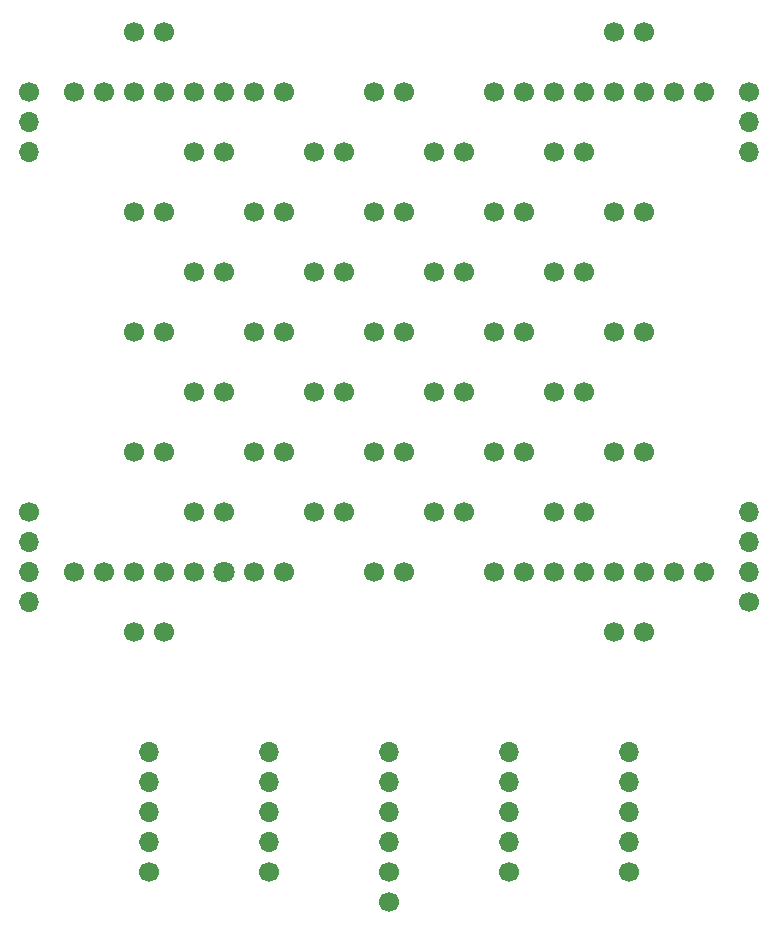
<source format=gbs>
%TF.GenerationSoftware,KiCad,Pcbnew,(5.1.8)-1*%
%TF.CreationDate,2021-03-06T21:23:55+09:00*%
%TF.ProjectId,line_sensor,6c696e65-5f73-4656-9e73-6f722e6b6963,rev?*%
%TF.SameCoordinates,PX94c5f00PY876bf80*%
%TF.FileFunction,Soldermask,Bot*%
%TF.FilePolarity,Negative*%
%FSLAX46Y46*%
G04 Gerber Fmt 4.6, Leading zero omitted, Abs format (unit mm)*
G04 Created by KiCad (PCBNEW (5.1.8)-1) date 2021-03-06 21:23:55*
%MOMM*%
%LPD*%
G01*
G04 APERTURE LIST*
%ADD10C,1.700000*%
%ADD11O,1.700000X1.700000*%
%ADD12C,1.800000*%
G04 APERTURE END LIST*
D10*
%TO.C,J8*%
X56320000Y12280000D03*
D11*
X56320000Y14820000D03*
X56320000Y17360000D03*
X56320000Y19900000D03*
X56320000Y22440000D03*
%TD*%
D10*
%TO.C,J7*%
X46160000Y12280000D03*
D11*
X46160000Y14820000D03*
X46160000Y17360000D03*
X46160000Y19900000D03*
X46160000Y22440000D03*
%TD*%
D10*
%TO.C,J1*%
X36000000Y9740000D03*
%TD*%
%TO.C,J6*%
X36000000Y12280000D03*
D11*
X36000000Y14820000D03*
X36000000Y17360000D03*
X36000000Y19900000D03*
X36000000Y22440000D03*
%TD*%
%TO.C,J5*%
X25840000Y22440000D03*
X25840000Y19900000D03*
X25840000Y17360000D03*
X25840000Y14820000D03*
D10*
X25840000Y12280000D03*
%TD*%
%TO.C,J2*%
X15680000Y12280000D03*
D11*
X15680000Y14820000D03*
X15680000Y17360000D03*
X15680000Y19900000D03*
X15680000Y22440000D03*
%TD*%
D10*
%TO.C,J3*%
X66480000Y35140000D03*
D11*
X66480000Y37680000D03*
X66480000Y40220000D03*
X66480000Y42760000D03*
%TD*%
%TO.C,J4*%
X5520000Y35140000D03*
X5520000Y37680000D03*
X5520000Y40220000D03*
D10*
X5520000Y42760000D03*
%TD*%
D11*
%TO.C,J9*%
X5520000Y73240000D03*
X5520000Y75780000D03*
D10*
X5520000Y78320000D03*
%TD*%
%TO.C,Q1*%
X14410000Y78320000D03*
X16950000Y78320000D03*
%TD*%
%TO.C,Q2*%
X14410000Y68160000D03*
X16950000Y68160000D03*
%TD*%
%TO.C,Q3*%
X14410000Y58000000D03*
X16950000Y58000000D03*
%TD*%
%TO.C,Q4*%
X14410000Y47840000D03*
X16950000Y47840000D03*
%TD*%
%TO.C,Q5*%
X14410000Y37680000D03*
X16950000Y37680000D03*
%TD*%
%TO.C,Q6*%
X24570000Y78320000D03*
X27110000Y78320000D03*
%TD*%
%TO.C,Q7*%
X24570000Y68160000D03*
X27110000Y68160000D03*
%TD*%
%TO.C,Q8*%
X24570000Y58000000D03*
X27110000Y58000000D03*
%TD*%
%TO.C,Q9*%
X24570000Y47840000D03*
X27110000Y47840000D03*
%TD*%
%TO.C,Q10*%
X24570000Y37680000D03*
X27110000Y37680000D03*
%TD*%
%TO.C,Q11*%
X34730000Y78320000D03*
X37270000Y78320000D03*
%TD*%
%TO.C,Q12*%
X34730000Y68160000D03*
X37270000Y68160000D03*
%TD*%
%TO.C,Q13*%
X34730000Y58000000D03*
X37270000Y58000000D03*
%TD*%
%TO.C,Q14*%
X34730000Y47840000D03*
X37270000Y47840000D03*
%TD*%
%TO.C,Q15*%
X34730000Y37680000D03*
X37270000Y37680000D03*
%TD*%
%TO.C,Q16*%
X44890000Y78320000D03*
X47430000Y78320000D03*
%TD*%
%TO.C,Q17*%
X44890000Y68160000D03*
X47430000Y68160000D03*
%TD*%
%TO.C,Q18*%
X44890000Y58000000D03*
X47430000Y58000000D03*
%TD*%
%TO.C,Q19*%
X44890000Y47840000D03*
X47430000Y47840000D03*
%TD*%
%TO.C,Q20*%
X44890000Y37680000D03*
X47430000Y37680000D03*
%TD*%
%TO.C,Q21*%
X55050000Y78320000D03*
X57590000Y78320000D03*
%TD*%
%TO.C,Q22*%
X55050000Y68160000D03*
X57590000Y68160000D03*
%TD*%
%TO.C,Q23*%
X55050000Y58000000D03*
X57590000Y58000000D03*
%TD*%
%TO.C,Q24*%
X55050000Y47840000D03*
X57590000Y47840000D03*
%TD*%
%TO.C,Q25*%
X55050000Y37680000D03*
X57590000Y37680000D03*
%TD*%
%TO.C,J10*%
X66480000Y78320000D03*
D11*
X66480000Y75780000D03*
X66480000Y73240000D03*
%TD*%
D10*
%TO.C,D1*%
X19490000Y73240000D03*
X22030000Y73240000D03*
%TD*%
%TO.C,D2*%
X22030000Y63080000D03*
X19490000Y63080000D03*
%TD*%
%TO.C,D3*%
X22030000Y52920000D03*
X19490000Y52920000D03*
%TD*%
%TO.C,D4*%
X19490000Y42760000D03*
X22030000Y42760000D03*
%TD*%
%TO.C,D5*%
X29650000Y73240000D03*
X32190000Y73240000D03*
%TD*%
%TO.C,D6*%
X32190000Y63080000D03*
X29650000Y63080000D03*
%TD*%
%TO.C,D7*%
X29650000Y52920000D03*
X32190000Y52920000D03*
%TD*%
%TO.C,D8*%
X32190000Y42760000D03*
X29650000Y42760000D03*
%TD*%
%TO.C,D9*%
X39810000Y73240000D03*
X42350000Y73240000D03*
%TD*%
%TO.C,D10*%
X39810000Y63080000D03*
X42350000Y63080000D03*
%TD*%
%TO.C,D11*%
X42350000Y52920000D03*
X39810000Y52920000D03*
%TD*%
%TO.C,D12*%
X39810000Y42760000D03*
X42350000Y42760000D03*
%TD*%
%TO.C,D13*%
X52510000Y73240000D03*
X49970000Y73240000D03*
%TD*%
%TO.C,D14*%
X49970000Y63080000D03*
X52510000Y63080000D03*
%TD*%
%TO.C,D15*%
X52510000Y52920000D03*
X49970000Y52920000D03*
%TD*%
%TO.C,D16*%
X49970000Y42760000D03*
X52510000Y42760000D03*
%TD*%
%TO.C,D17*%
X16950000Y83400000D03*
X14410000Y83400000D03*
%TD*%
%TO.C,D18*%
X55050000Y83400000D03*
X57590000Y83400000D03*
%TD*%
%TO.C,D19*%
X55050000Y32600000D03*
X57590000Y32600000D03*
%TD*%
%TO.C,D20*%
X14410000Y32600000D03*
X16950000Y32600000D03*
%TD*%
%TO.C,D21*%
X22030000Y78320000D03*
X19490000Y78320000D03*
%TD*%
%TO.C,D22*%
X52510000Y78320000D03*
X49970000Y78320000D03*
%TD*%
%TO.C,D23*%
X49970000Y37680000D03*
X52510000Y37680000D03*
%TD*%
D12*
%TO.C,D24*%
X22030000Y37680000D03*
D10*
X19490000Y37680000D03*
%TD*%
%TO.C,D25*%
X11870000Y78320000D03*
X9330000Y78320000D03*
%TD*%
%TO.C,D26*%
X60130000Y78320000D03*
X62670000Y78320000D03*
%TD*%
%TO.C,D27*%
X62670000Y37680000D03*
X60130000Y37680000D03*
%TD*%
%TO.C,D28*%
X11870000Y37680000D03*
X9330000Y37680000D03*
%TD*%
M02*

</source>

- _Work instruction_:
Gather every line from the entries above where the word "format" appears, and copy them.

- _Completed exercise_:
<source format=gbs>
G04 Gerber Fmt 4.6, Leading zero omitted, Abs format (unit mm)*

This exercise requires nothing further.